Presented at Early Career Behavioral Economics Conference at Harvard 2023, European Economic Association-Econometric Society Meeting Barcelona 2023, Economic Science Association Lyon 2023, Institute for Advanced Studies Toulouse 2023, University of Amsterdam CREED 2023, M-BEES Maastricht 2023, ASFEE Montpellier 2023, ESA Santa Barbara 2022, UCSB Behavioral Econ Workshop (2020)

Abstract: Borrowers with revolving debt on multiple accounts often fail to exploit price differences when making their repayments and leave a considerable amount of money on the table. Constructing a simple repayment environment in the laboratory, we test the role of behavioral mechanisms that would directly inform the design of consumer protection policies. We find that anchoring on the irrelevant balance information does not contribute to the choice inefficiencies. Instead, participants with low financial literacy struggle to process interest rate information in percentage format as a price and improve their choices when interest rates are presented in a fee format. Providing an opportunity to purchase financial advice reveals that most participants are somewhat aware of their choice inefficiencies, but the majority of participants underestimate the extent of their mistakes, under-demand, and under-utilize financial advice. Our results underscore the critical role of financial literacy, as it not only directly influences the effectiveness of potential disclosure policies but also shapes individuals’ awareness of their mistakes.

Presented at   Boulder Summer Conference in Consumer Financial Decision Making 2024 (scheduled)*, 12th FDIC Consumer Research Symposium Poster Session 2024*, NTA 2023*, International Institute of Public Finance 2023*, Society for Experimental Finance 2022, ESA North America 2022*

*presentation by the coauthor

Work in Progress

 Two-Sided Financial Technology Underadoption (with Sabrine Bair and Josepa Miquel-Florensa)
(Awarded FIT IN Research Grant)     RCT Registration

Abstract: We investigate the underadoption of digital wallets as network goods by conducting a field experiment in Jordan. Specifically, we elicit consumers' and businesses' willingness to pay for interoperable mobile wallets through an incentive-compatible mechanism and quantify the role of various behavioral factors that we suspect hinder adoption. Our interventions cover a wide set of behavioral factors that are commonly identified as significant barriers to adoption in previous research, such as attention, digital financial literacy, and trust, as well as rational explanations that deem underadoption in two-sided markets a coordination failure. This study provides the first experimental evidence of how small businesses and financially excluded consumers value cross-market network effects and tests the effectiveness of alternative policy tools to tackle financial exclusion.

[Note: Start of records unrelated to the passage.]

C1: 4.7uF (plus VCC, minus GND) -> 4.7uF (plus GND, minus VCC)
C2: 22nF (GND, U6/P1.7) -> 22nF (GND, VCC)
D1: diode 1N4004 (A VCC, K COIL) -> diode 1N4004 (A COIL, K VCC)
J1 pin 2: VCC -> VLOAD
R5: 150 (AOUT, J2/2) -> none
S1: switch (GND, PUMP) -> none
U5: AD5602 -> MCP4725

Presented at TSE Development Economics Workshop (2023)

Nonparametric Estimation of a Cognitive Hierarchy Model
Summary: I use a variant of the market entry game to nonparametrically estimate a cognitive hierarchy model from choice data. This allows me to test the commonly assumed properties of the distribution of steps of thinking in such models.

Stock Return Ignorance: Information Frictions or Mental Gaps? (with  Yulia Merkoulova, Chris Veld and Guangli Zhang)
Summary: People fail to form accurate stock return expectations. We test if this is due to information frictions or mental gaps.